In Nederland kennen we 3 soorten landgeiten, de Drentse,
Veluwse en de Zeeuwse landgeiten. Landgeiten werden ernstig met uitsterven
bedreigd. Net na de 2e wereldoorlog waren er nog slechts een paar over. Om
gehele uitsterving te voorkomen moest er gekruist worden met andere
geitenrassen om zo later weer uit te komen op de landgeit zoals we die nu
kennen.
De Nederlandse landgeit wordt vooral als hobbydier
gehouden en soms worden ze gemolken. Daarnaast worden ze ingezet bij de
begrazing van natuurterreinen. De geit is erg goed geschikt voor de
bestrijding van berkscheuten en de Amerikaanse vogelkers. De Nederlandse
landgeit wordt onder andere door Staatsbosbeheer ingezet voor het beheer van
de Vroongronden in de Kop van Schouwen en in het Bokkendal op Vlieland. Eén
kudde houdt al ruim twintig jaar de Mariapeel vrij van ongewenste
boomscheuten. In de Mariapeel bevindt zich ook het centrum voor het verder
fokken van de Nederlandse landgeit.

• [Gegeven informatie]:

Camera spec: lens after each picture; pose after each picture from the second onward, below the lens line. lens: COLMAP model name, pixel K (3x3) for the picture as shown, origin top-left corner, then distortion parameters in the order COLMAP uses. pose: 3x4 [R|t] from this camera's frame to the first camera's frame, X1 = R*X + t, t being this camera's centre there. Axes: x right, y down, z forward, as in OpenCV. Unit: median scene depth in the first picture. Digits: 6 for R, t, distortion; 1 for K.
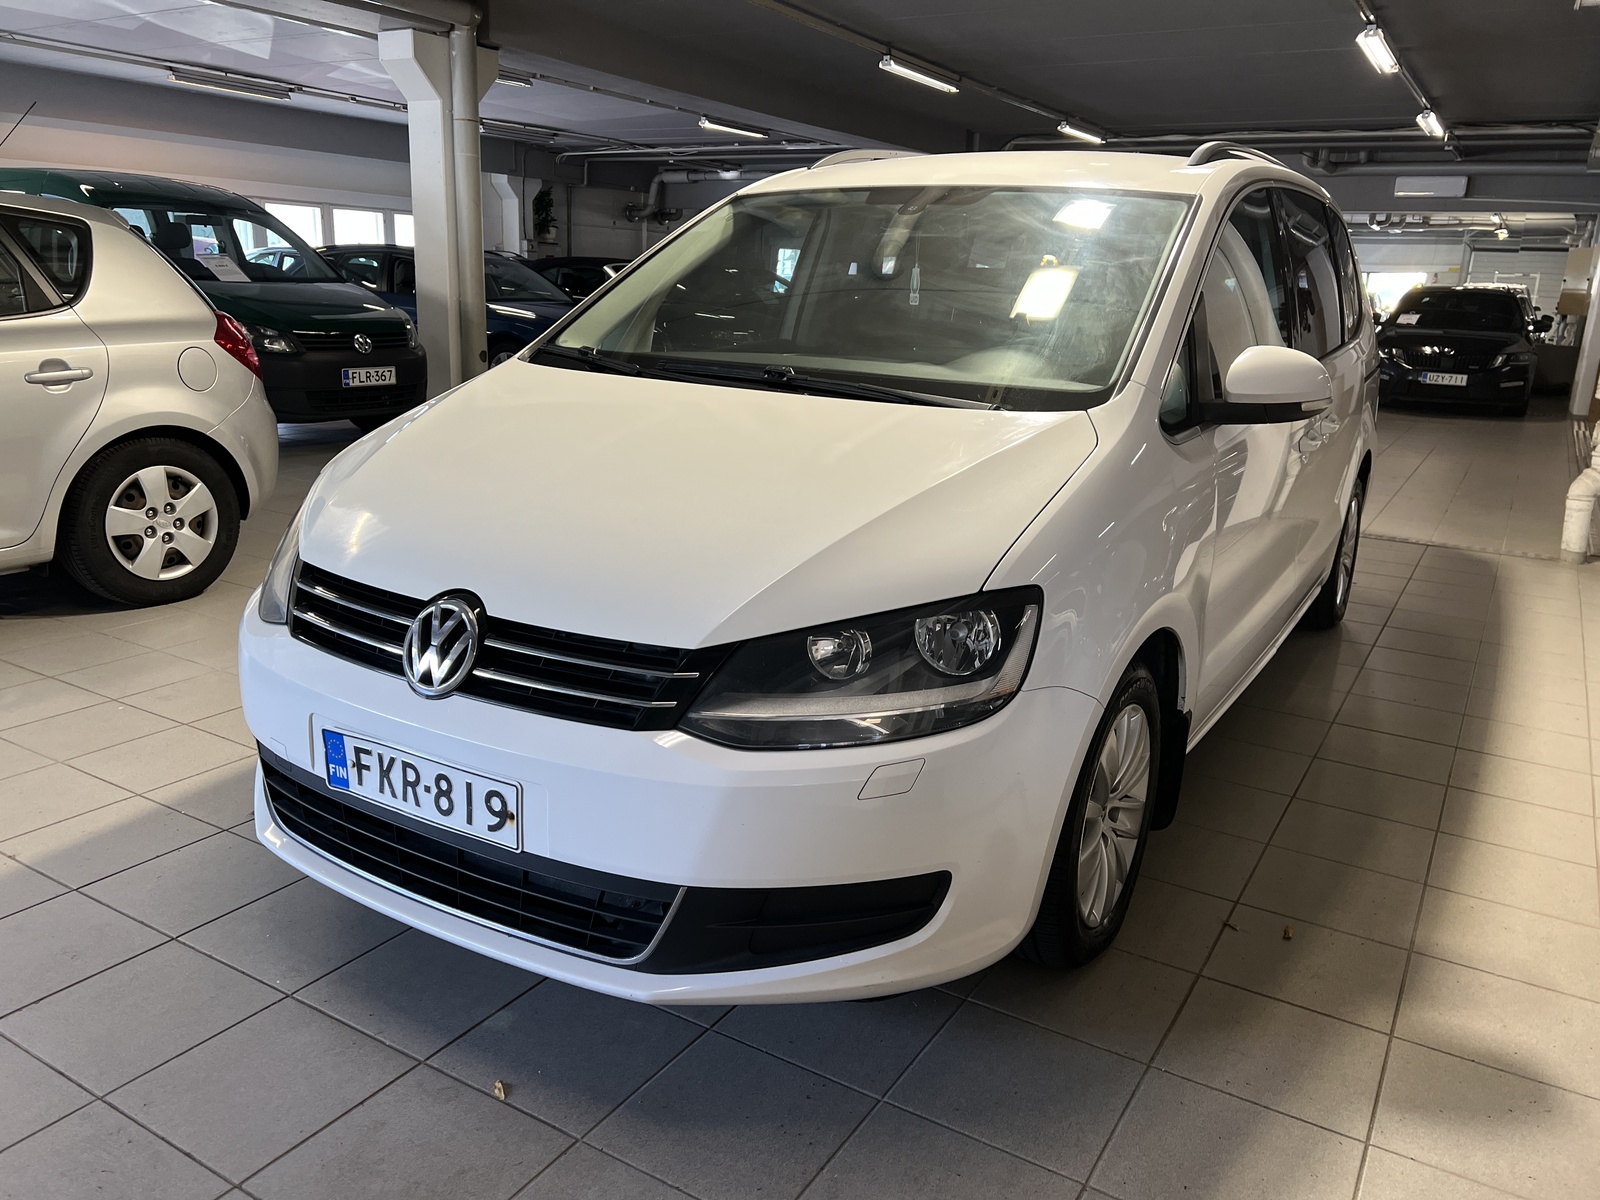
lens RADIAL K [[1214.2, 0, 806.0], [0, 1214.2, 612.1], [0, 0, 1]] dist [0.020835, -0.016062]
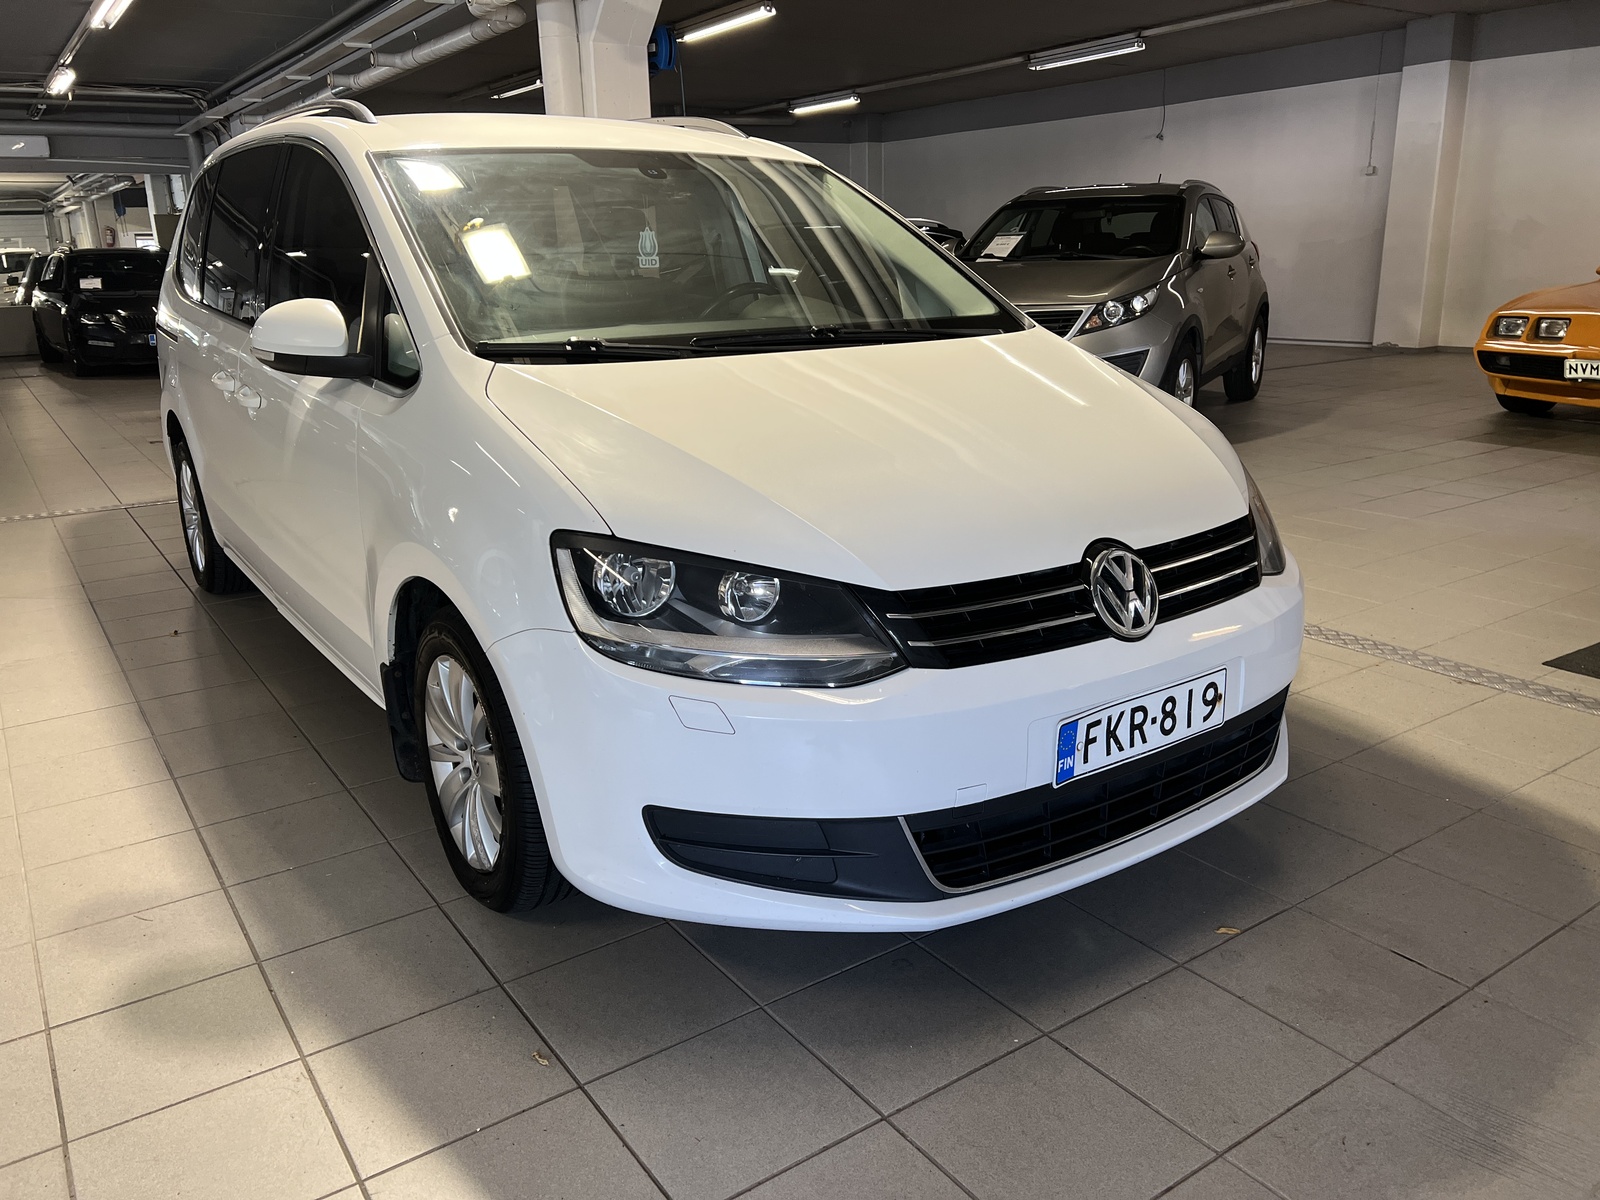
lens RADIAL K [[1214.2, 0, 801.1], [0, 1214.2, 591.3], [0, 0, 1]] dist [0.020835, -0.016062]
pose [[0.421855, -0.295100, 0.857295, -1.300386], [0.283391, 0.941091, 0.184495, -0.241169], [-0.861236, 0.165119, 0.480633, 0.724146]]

• [Gebruik de informatie]:
- a) Beantwoord de volgende vragen over de tekst over de landgeit:
(i) Welke drie soorten landgeiten kennen we in Nederland?
(ii) Voor de bestrijding van welke twee planten is de geit erg goed geschikt?
(iii) Waar bevindt zich het centrum voor het verder fokken van de Nederlandse landgeit?
- b) Typ uit de tekst over de landgeit het stuk over dat begint bij "De Nederlandse landgeit wordt" en eindigt bij "de Nederlandse landgeit.".
- c) Geef bij elke bewering aan of ze klopt met de tekst over de landgeit. Antwoord met ja of nee en citeer letterlijk de woorden uit de tekst die de doorslag geven.
(i) Net na de Tweede Wereldoorlog waren er nog veel landgeiten.
(ii) Landgeiten worden ingezet bij de begrazing van natuurterreinen.
(iii) Eén kudde houdt de Mariapeel al ruim tien jaar vrij van ongewenste boomscheuten.

• [Jouw antwoorden]:
- a)
(i) De Drentse, Veluwse en Zeeuwse landgeiten.
(ii) Berkscheuten en de Amerikaanse vogelkers.
(iii) In de Mariapeel.

- b)
De Nederlandse landgeit wordt vooral als hobbydier
gehouden en soms worden ze gemolken. Daarnaast worden ze ingezet bij de
begrazing van natuurterreinen. De geit is erg goed geschikt voor de
bestrijding van berkscheuten en de Amerikaanse vogelkers. De Nederlandse
landgeit wordt onder andere door Staatsbosbeheer ingezet voor het beheer van
de Vroongronden in de Kop van Schouwen en in het Bokkendal op Vlieland. Eén
kudde houdt al ruim twintig jaar de Mariapeel vrij van ongewenste
boomscheuten. In de Mariapeel bevindt zich ook het centrum voor het verder
fokken van de Nederlandse landgeit.

- c)
(i) Nee: "Net na de 2e wereldoorlog waren er nog slechts een paar over."
(ii) Ja: "Daarnaast worden ze ingezet bij de begrazing van natuurterreinen."
(iii) Nee: "Eén kudde houdt al ruim twintig jaar de Mariapeel vrij van ongewenste boomscheuten."